Hey Stephen, thanks for the advice, but as i wrote in my first post, i
wanted to do that anyways. But thanks for the explanation why this is
indeed the best way to go for a production system ...
Cheers
Wolli
Am 27.03.14 16:05, schrieb Stephen Sprague:
fwiw. i would not have the repair table statement as part of a
production job stream. That's kinda a poor man's way to employ
dynamic partitioning off the back end.
Why not either use hive's dynamic partitioning features or pre-declare
your partitions? that way you are explicitly coding for your purpose
rather than running a general repair table on the backend knowing you
"broke it" up front?
just a suggestion!
On Thu, Mar 27, 2014 at 3:18 AM, fab wol <[email protected]

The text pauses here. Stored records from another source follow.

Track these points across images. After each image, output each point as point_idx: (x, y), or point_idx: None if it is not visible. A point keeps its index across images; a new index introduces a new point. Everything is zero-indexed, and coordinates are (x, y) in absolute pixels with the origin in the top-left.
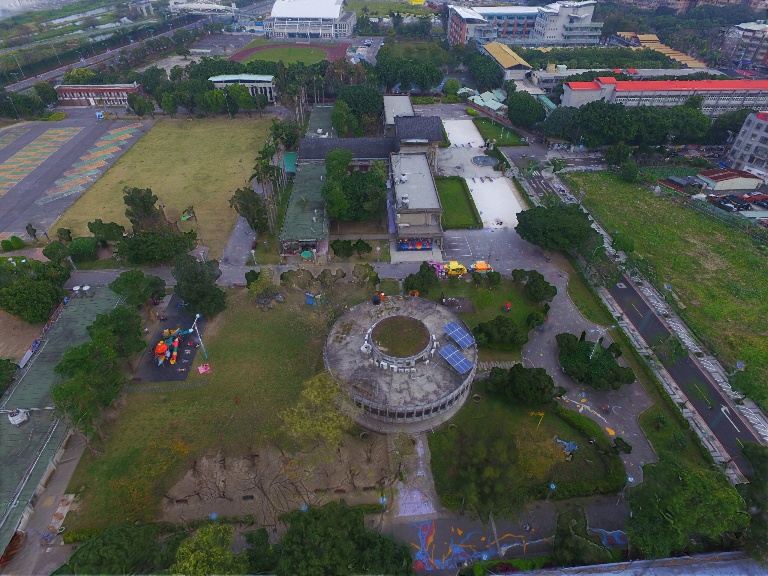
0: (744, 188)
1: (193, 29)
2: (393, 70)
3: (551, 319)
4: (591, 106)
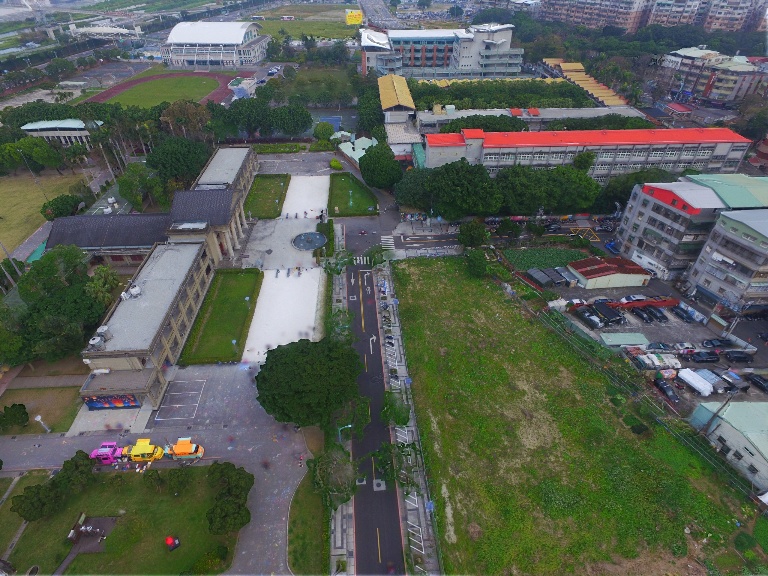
0: (626, 285)
1: (88, 56)
2: (245, 114)
3: (234, 566)
4: (444, 170)
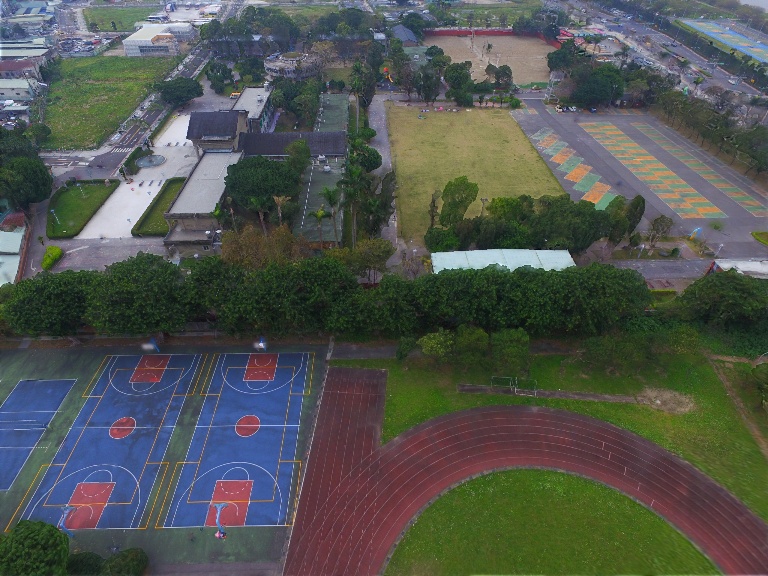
0: None
1: None
2: None
3: None
4: None
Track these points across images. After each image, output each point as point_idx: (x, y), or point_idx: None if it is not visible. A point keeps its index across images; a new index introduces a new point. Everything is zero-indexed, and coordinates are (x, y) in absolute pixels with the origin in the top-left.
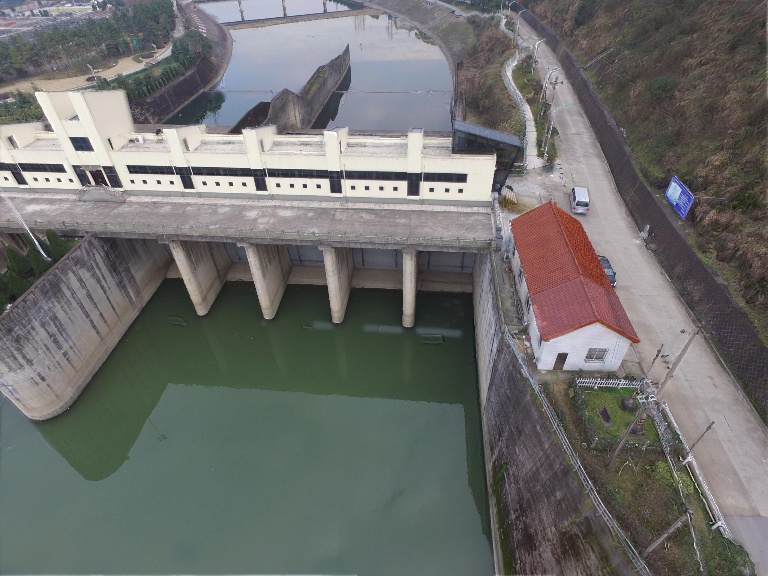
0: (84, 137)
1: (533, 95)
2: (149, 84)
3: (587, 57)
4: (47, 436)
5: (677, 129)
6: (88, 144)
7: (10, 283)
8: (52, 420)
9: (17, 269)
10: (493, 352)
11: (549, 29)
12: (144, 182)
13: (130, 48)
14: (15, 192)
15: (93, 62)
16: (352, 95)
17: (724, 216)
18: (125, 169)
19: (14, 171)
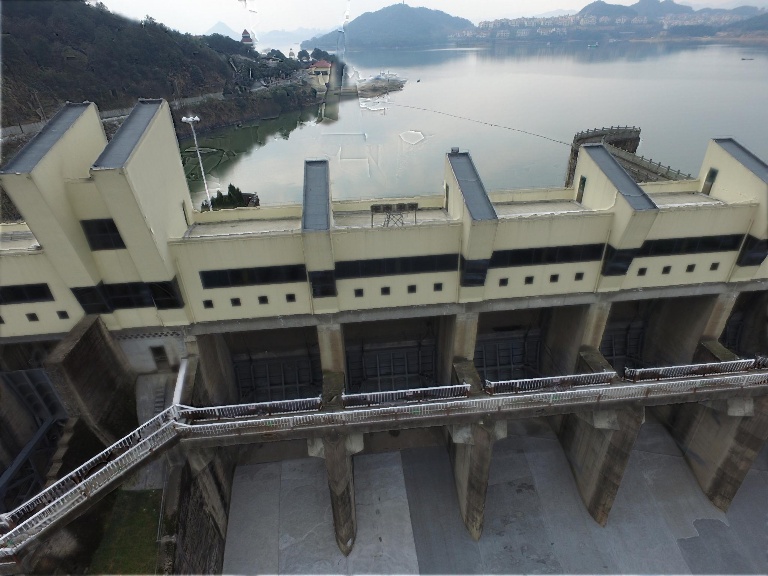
0: None
1: None
2: None
3: None
4: None
5: None
6: None
7: None
8: None
9: None
10: None
11: None
12: None
13: None
14: None
15: None
16: None
17: None
18: None
19: None
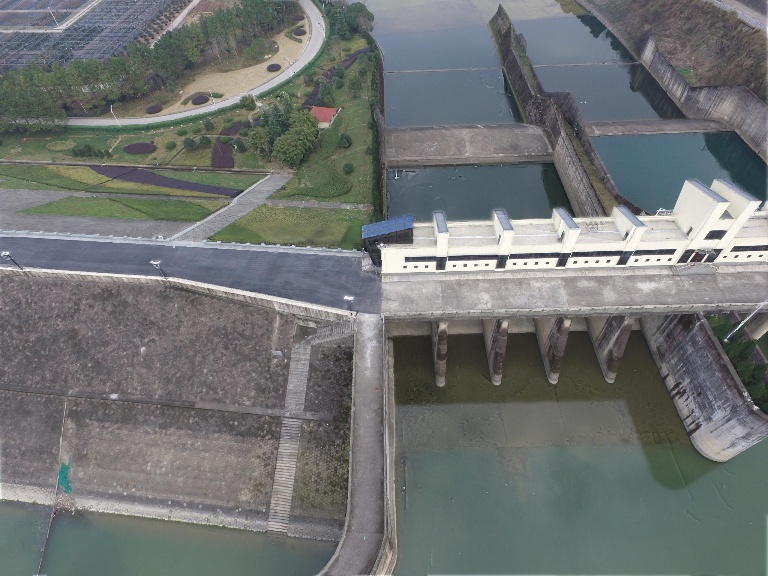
0: (722, 230)
1: None
2: (375, 81)
3: None
4: (734, 473)
5: None
6: (719, 234)
7: (759, 371)
8: (728, 460)
9: (737, 356)
10: None
11: (767, 0)
12: (735, 257)
13: (280, 24)
14: (605, 270)
15: (260, 47)
16: (538, 70)
17: None
18: (730, 249)
19: (623, 256)
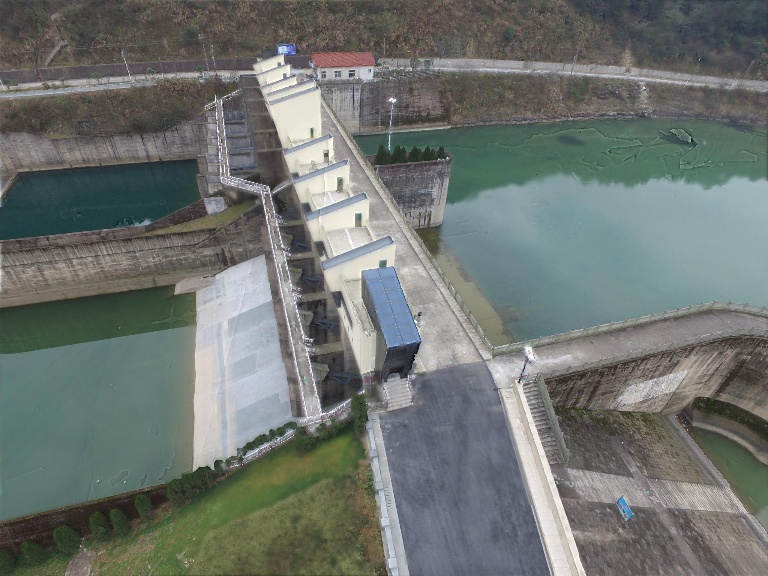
0: None
1: (108, 78)
2: None
3: (5, 65)
4: None
5: (242, 37)
6: None
7: None
8: None
9: None
10: (357, 99)
11: None
12: None
13: None
14: None
15: None
16: None
17: (307, 43)
18: None
19: None
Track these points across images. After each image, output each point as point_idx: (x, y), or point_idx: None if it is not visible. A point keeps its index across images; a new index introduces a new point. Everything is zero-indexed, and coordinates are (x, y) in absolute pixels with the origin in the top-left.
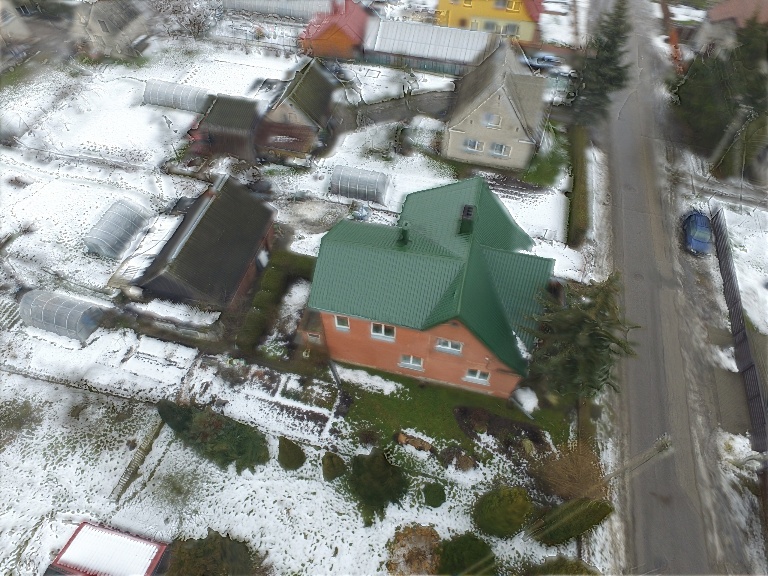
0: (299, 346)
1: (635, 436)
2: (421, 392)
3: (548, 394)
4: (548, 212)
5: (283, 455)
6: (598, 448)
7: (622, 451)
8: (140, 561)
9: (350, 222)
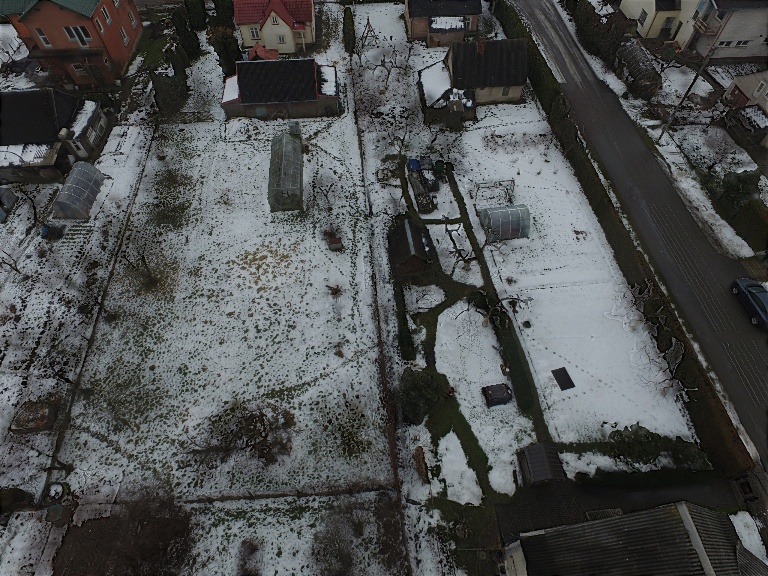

<mailto:[email protected]>> wrote:
Hey Nitin and everyone else,
so let me tell you from memory that the Hive CLI Error was kind of
the same and nothing saying like the beeline error. Would have
been no uplift here.
I was restarting the cluster (it is a cloud cluster provided by
http://www.unbelievable-machine.net), for getting the HiveServer2
Log and to be very sure, that everything is well set up. During
this all tasktrackers are deleted and newly setup (HDFS and
storage is not touched at all, neither are configs). After that
the msck repair table stmt is going well and its actually not so
slow at all, as i thought it might be (ca. 110 secs per table). I
guess there might have been some logs/tmp/cache data stacked up,
and that might have caused the errors ...
Slightly confusing, but i will post if I find out what exactly was
throwing the error here in the future ...
Cheers for the help
Wolli
2014-03-27 11:03 GMT+01:00 Nitin Pawar <[email protected]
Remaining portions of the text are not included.